@Rj Kro Its a hard question to evaluate without knowing a little more about the deal specifics. When evaluating industrial properties its important to consider their utility / usability for the likely tenant pool overall. For example I would want to know more about the building itself such as clear height, construction type, age of construction, is it sprinkled, how much office space? The 6 year lease is great but what happens if the tenant vacates at the end of the term? What are your prospects for re-leasing the building?
For example I would consider anything with less than 20' clear height functionally obsolete as industrial buildings are growing in height every year to accommodate new high bay distribution strategies. 24'+ is ideal. Similarly anything more than 10% office and the building may be considered "specialized" or "flex" by the tenant pool, which again handicaps you when it comes time to release.
regarding the lease itself, 6 year term is great from the perspective of a secured income stream but you need to consider where we are in the cycle. This differs market-to-market and I would defer to your local broker for accurate information but most people would tell you where in "the 7th inning stretch" at best which means there is a good chance we are in a down market in 6 years. You will have to make a decision with your broker about the true prospects of both releasing AND raising rents at the end of the term; if the market corrects and we see vacancy rates rise you may need to reduce rent just to keep the existing tenant in place. Additionally make sure you account for commissions in 6 years. Chances are, even in a renewal, your going to be paying leasing commissions of 3 - 8%. Personally I would not count the ability to push rents in 6 years, but again I dont know Ohio in detail and would defer to your agent.
Same story for the cap rate, this varies market-to-market and depends wholly on the building characteristics and credit of the tenant. You said they are a regional business with multiple locations? I would take that to mean 5-15 across multiple states; in my opinion 8-9% cap is low. Class A credit in primary locations (coastal cities, Denver, Atlanta, Chicago etc.) is going for 4-5% cap but I have seen Class A credit in secondary / tertiary submarkets around Seattle (one of the hottest industrial investment markets in the world) going for an 8% cap. Again you and your broker will know Ohio better than me but from a macro perspective my knee jerk reaction is you should push for 9-10%.
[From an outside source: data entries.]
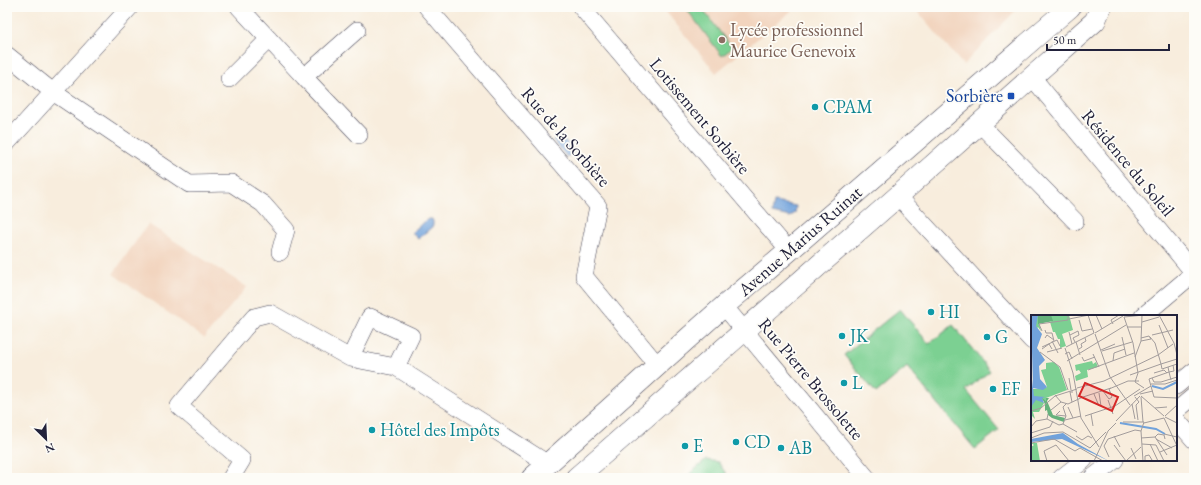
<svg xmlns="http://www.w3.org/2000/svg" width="1201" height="485" viewBox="0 0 1201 485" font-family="'EB Garamond',serif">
	<rect width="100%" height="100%" fill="#fdfcf7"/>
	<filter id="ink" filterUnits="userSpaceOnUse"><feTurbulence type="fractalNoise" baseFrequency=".025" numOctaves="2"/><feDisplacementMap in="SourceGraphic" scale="8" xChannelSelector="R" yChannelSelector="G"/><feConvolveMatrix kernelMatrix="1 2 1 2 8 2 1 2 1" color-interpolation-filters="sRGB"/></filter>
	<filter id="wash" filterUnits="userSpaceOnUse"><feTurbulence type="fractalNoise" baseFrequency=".012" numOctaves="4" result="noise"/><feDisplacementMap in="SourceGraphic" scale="16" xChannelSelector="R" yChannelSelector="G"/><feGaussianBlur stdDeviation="0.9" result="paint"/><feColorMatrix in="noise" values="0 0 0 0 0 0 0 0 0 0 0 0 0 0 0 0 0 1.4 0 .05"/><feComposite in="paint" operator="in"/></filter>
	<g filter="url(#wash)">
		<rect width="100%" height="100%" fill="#f8eddd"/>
		<!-- built -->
		<path fill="#f2d4be" d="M662 7H796L716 73Z
			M914 7H1019L963 65Z
			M148 224 247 287 204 338 113 274Z"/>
		<!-- green -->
		<path fill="#7cd092" stroke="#4f7966" d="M685 7H701L732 48 722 56Z
			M900 309 929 344 953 325 990 371 966 390 999 430 975 449 907 367 876 393 844 355Z
			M706 460 718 462 729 478H685Z"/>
		<!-- water -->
		<path fill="#71a2db" stroke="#4a628b" d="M560 135 574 151 567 157 553 140Z
			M774 202 796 206 795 213 790 217 772 213Z
			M428 219H432L433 221V226L418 239 412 232Z"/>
	</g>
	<g filter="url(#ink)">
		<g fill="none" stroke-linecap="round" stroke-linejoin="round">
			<defs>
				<path id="minor" d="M239 7 304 77 357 30
					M427 7 598 206 584 276 658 366
					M581 7 789 251
					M7 55 53 92 189 184 231 183 263 204 286 230 280 252
					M304 77 359 135
					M1032 77 1194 273
					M229 79 269 39
					M980 124 1075 221
					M7 143 130 7
					M898 196 1032 341
					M724 306 867 478
					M1143 316 1194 273
					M350 358 370 317 411 336 396 367
					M1176 386 1194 371
					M1176 411 1194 396
					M1176 419 1194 440
					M231 478 242 460 179 406 254 317 270 313 350 358 396 367 548 464
					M1061 478 1084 460
					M1092 478 1115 460"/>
				<path id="tertiary" d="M532 478 724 306 789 251 1070 7
					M576 478 898 196 1095 21 1101 7"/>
			</defs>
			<!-- minor casing -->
			<use href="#minor" stroke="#424053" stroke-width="18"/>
			<!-- tertiary casing -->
			<use href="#tertiary" stroke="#424053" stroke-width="22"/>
			<!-- minor -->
			<use href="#minor" stroke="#fff" stroke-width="17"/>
			<!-- tertiary -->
			<use href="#tertiary" stroke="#fff" stroke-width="21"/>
		</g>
	</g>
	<!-- markers -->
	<circle fill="#8d6e63" stroke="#fdfcf7" stroke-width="1.5" cx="722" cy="40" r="4"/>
	<rect fill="#1a4fb4" stroke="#fdfcf7" stroke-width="1.5" x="1007" y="92" width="8" height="8" rx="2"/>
	<g fill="#0f9aa8" stroke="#fdfcf7" stroke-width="1.5">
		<circle cx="815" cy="107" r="4"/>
		<circle cx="931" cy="312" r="4"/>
		<circle cx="842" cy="336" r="4"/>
		<circle cx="987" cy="337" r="4"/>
		<circle cx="844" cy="383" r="4"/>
		<circle cx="993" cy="389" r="4"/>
		<circle cx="372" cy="430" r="4"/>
		<circle cx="736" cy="442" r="4"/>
		<circle cx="685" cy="446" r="4"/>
		<circle cx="781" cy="448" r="4"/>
	</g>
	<g text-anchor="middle" stroke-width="3.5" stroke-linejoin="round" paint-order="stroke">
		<!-- education labels -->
		<g font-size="18" fill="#785e54" stroke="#fdfcf7" text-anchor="start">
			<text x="730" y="36">Lycée professionnel<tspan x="730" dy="21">Maurice Genevoix</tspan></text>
		</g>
		<!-- transit labels -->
		<g font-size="18" fill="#164399" stroke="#fdfcf7" text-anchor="end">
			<text x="1003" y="102">Sorbière</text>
		</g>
		<!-- culture labels -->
		<g font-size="18" fill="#0d838f" stroke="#fdfcf7" text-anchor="start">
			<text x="823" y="113">CPAM</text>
			<text x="939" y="318">HI</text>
			<text x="850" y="342">JK</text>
			<text x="995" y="343">G</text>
			<text x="852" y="389">L</text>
			<text x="1001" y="395">EF</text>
			<text x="380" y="436">Hôtel des Impôts</text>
			<text x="744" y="448">CD</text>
			<text x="693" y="452">E</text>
			<text x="789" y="454">AB</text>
		</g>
		<!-- street labels -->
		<g font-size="18" fill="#22223b" stroke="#fdfcf7">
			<text transform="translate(700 116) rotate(50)" y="6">Lotissement Sorbière</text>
			<text transform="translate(566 137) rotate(49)" y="6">Rue de la Sorbière</text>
			<text transform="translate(1128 163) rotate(50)" y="6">Résidence du Soleil</text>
			<text transform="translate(800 241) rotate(-41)" y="6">Avenue Marius Ruinat</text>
			<text transform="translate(811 379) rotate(50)" y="6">Rue Pierre Brossolette</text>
		</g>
	</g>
	<!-- overview -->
	<g transform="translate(1031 315)">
		<rect width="146" height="146" fill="#f8eddd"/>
		<path d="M0 0H38L42 15 31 19 35 31 29 33V24H27L24 17H22L19 7 21 6 8 8 10 16 7 12 0 22ZM61 46 62 49 65 47 67 52 56 55 57 62 45 66 44 61 50 58 48 55 45 56 44 50ZM23 47 28 52 36 75 15 83V86L10 85 13 88 8 97H2L4 104 0 100V56L1 74H10L16 72 10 55 15 54V48ZM0 128H6L9 146H0V132L3 130Z" fill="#7cd092"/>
		<path d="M7 0H20L22 6 7 9ZM11 83 15 86V83H18L16 86 22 100 34 103 33 107 21 103 17 100 16 95 14 96V89L19 100Z" fill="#65b27c"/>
		<path d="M0 0H7L5 11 11 19 6 33 14 45 8 51 9 64 16 72 12 75 2 73ZM0 56 3 81 14 82 11 83 13 88 5 85 0 92ZM32 118 47 129 78 146 31 124 0 127V124Z" fill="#71a2db"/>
		<path fill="none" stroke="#71a2db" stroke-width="2" d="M121 71 132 74 146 67M89 108 125 114 134 119"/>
		<path fill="none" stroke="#a29c9c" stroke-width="1" d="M57 0 63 18M65 0 71 14M128 0 143 28 146 40M93 2 102 28 107 58M93 2 113 0M38 4 58 0M48 5 51 16 61 14M111 7 128 2M82 9 80 5 88 0M128 10 137 33M96 12H110M14 15 15 18H21L23 26M11 16 8 9 37 5V0M38 17 41 29M64 18 92 1M64 19 79 62 99 90M39 20 47 16 48 20 42 23 44 27M121 20 142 15M91 22 95 40M14 23 16 20 23 25M21 26 27 38M110 26 120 24 118 21 110 23M45 27 49 40M11 32 26 25 29 31M35 32 63 18M34 33 42 58 50 103 68 132M11 34 18 29 21 34M48 34 51 32 50 29 55 26 54 23M70 35 84 29M71 36 101 27M9 37 29 52 37 75M16 37 31 33M34 39 38 37 41 44M62 39 68 52M51 42 53 46 64 42M104 42 110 26 111 0M146 44 130 49 131 54 146 49M36 46 95 10M82 46 83 38 94 34M57 55 103 38M107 58 104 67 113 73M123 58 133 55 136 58M99 60 130 49 124 28 119 22M38 63 40 75M121 63 123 67H130L146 62M140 65 138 57 143 56 142 50M120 69H134L146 65M46 73 73 66 127 40 142 29M78 74 97 66H108M72 76 78 84 81 82 78 74M68 78 70 91M63 79 68 91M109 79 122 76M24 80 30 87 37 89 52 82 80 73M103 81 120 71M110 81 133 101M104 82 108 87 105 90 107 105M110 82 112 107M123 82 118 64 138 57 137 52M123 82 146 83M77 85 82 99M41 87 39 77H42M101 89 104 104M37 92 42 103M124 93 136 92M20 95 30 87M0 96 10 93 24 81 46 74M29 96 25 100 35 101M17 99 16 104 28 110 32 109M60 99 62 111M54 101 84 91 109 74M134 101 146 90M134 102 146 108M133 103 146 131M34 105 50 101M85 106 109 81M92 107H113L110 116 112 146M113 108 133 103M32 109 35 101 32 92 35 89M32 109 46 117M0 112 5 106 16 104M0 118 19 112 22 106M133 119 146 122M45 121 51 125 57 121 61 123M83 121 89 132M124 122 136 140M0 123 13 118 32 117 59 133 75 117M110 123 124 122 127 119 133 120 134 124M125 124 141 133M0 128 23 124 44 136 49 133 72 146M111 129 125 130 133 146M119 129 127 146M83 130 95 146M100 133 105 144M129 137 146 130M78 142 73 131 77 124 104 115 110 116M16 146 13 136 25 130 38 146M63 146 77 116 85 108M95 146 110 132M114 146V141L118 140 121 145 118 146"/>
		<path fill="#d62828" fill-opacity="0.15" stroke="#d62828" stroke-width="2" d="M54 68 87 82 81 96 48 81Z"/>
		<rect width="146" height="146" fill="none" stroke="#22223b" stroke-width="2"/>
	</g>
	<!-- margin -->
	<rect width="1201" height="485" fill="none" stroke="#fdfcf7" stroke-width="24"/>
	<!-- north arrow -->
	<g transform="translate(46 439) rotate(156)" stroke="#fdfcf7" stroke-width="3" paint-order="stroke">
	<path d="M0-3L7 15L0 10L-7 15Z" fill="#22223b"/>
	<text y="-6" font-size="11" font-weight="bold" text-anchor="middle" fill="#22223b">N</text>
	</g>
	<!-- scale -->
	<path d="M1047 44v6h122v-6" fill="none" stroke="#22223b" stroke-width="2"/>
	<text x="1053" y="44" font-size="12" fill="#22223b" stroke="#fdfcf7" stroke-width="3" paint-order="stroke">50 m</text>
</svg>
Lastly you said the building has sat for a year, major red flag in such a hot market. For this fact alone I your default has to be there is unknown hair on the deal. Has it been under contract before? If so the problem could range from unknown deferred maintenance on the property to unfavorable language in the lease; if it has not been UC in the 12 months its been listed its likely because of any of the above issues or a combination thereof. The tenant credit isnt as strong as you think coupled with a subprime location and functional obsolescence of the building.
Bit of a ramble with no definitive answer, feel free to respond or PM me more details if you want to continue the convo.